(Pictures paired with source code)
☆ ☆ ☆ ☆

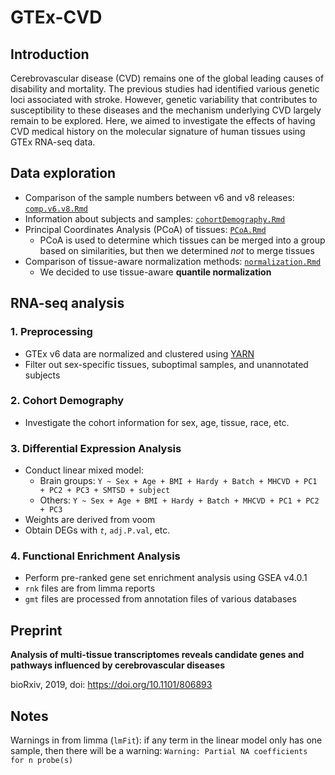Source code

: # GTEx-CVD

## Introduction
Cerebrovascular disease (CVD) remains one of the global leading causes of disability and mortality. The previous studies had identified various genetic loci associated with stroke. However, genetic variability that contributes to susceptibility to these diseases and the mechanism underlying CVD largely remain to be explored. Here, we aimed to investigate the effects of having CVD medical history on the molecular signature of human tissues using GTEx RNA-seq data.

## Data exploration

- Comparison of the sample numbers between v6 and v8 releases: [`comp.v6.v8.Rmd`](exploration/comp.v6.v8.Rmd)
- Information about subjects and samples: [`cohortDemography.Rmd`](exploration/cohortDemography.Rmd)
- Principal Coordinates Analysis (PCoA) of tissues: [`PCoA.Rmd`](exploration/PCoA.Rmd) 
	- PCoA is used to determine which tissues can be merged into a group based on similarities, but then we determined _not_ to merge tissues
- Comparison of tissue-aware normalization methods: [`normalization.Rmd`](exploration/normalization.Rmd)
	- We decided to use tissue-aware **quantile normalization**

## RNA-seq analysis

### 1. Preprocessing

- GTEx v6 data are normalized and clustered using [YARN](https://github.com/QuackenbushLab/yarn)
- Filter out sex-specific tissues, suboptimal samples, and unannotated subjects

### 2. Cohort Demography

- Investigate the cohort information for sex, age, tissue, race, etc.

### 3. Differential Expression Analysis

- Conduct linear mixed model:
  - Brain groups: `Y ~ Sex + Age + BMI + Hardy + Batch + MHCVD + PC1 + PC2 + PC3 + SMTSD + subject`
  - Others: `Y ~ Sex + Age + BMI + Hardy + Batch + MHCVD + PC1 + PC2 + PC3 `
- Weights are derived from voom
- Obtain DEGs with _`t`_, `adj.P.val`, etc.

### 4. Functional Enrichment Analysis
- Perform pre-ranked gene set enrichment analysis using GSEA v4.0.1
- `rnk` files are from limma reports
- `gmt` files are processed from annotation files of various databases

## Preprint

__Analysis of multi-tissue transcriptomes reveals candidate genes and pathways influenced by cerebrovascular diseases__

bioRxiv, 2019, doi: https://doi.org/10.1101/806893


## Notes

Warnings in from limma (`lmFit`): if any term in the linear model only has one sample, then there will be a warning: `Warning: Partial NA coefficients for n probe(s)`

☆ ☆ ☆ ☆

Reprint exactly the lines above that start at the one with "- GTEx v6 data" and end at the one with "- Conduct linear", keeping both and adding none.

RESPONSE AREA
- GTEx v6 data are normalized and clustered using [YARN](https://github.com/QuackenbushLab/yarn)
- Filter out sex-specific tissues, suboptimal samples, and unannotated subjects

### 2. Cohort Demography

- Investigate the cohort information for sex, age, tissue, race, etc.

### 3. Differential Expression Analysis

- Conduct linear mixed model:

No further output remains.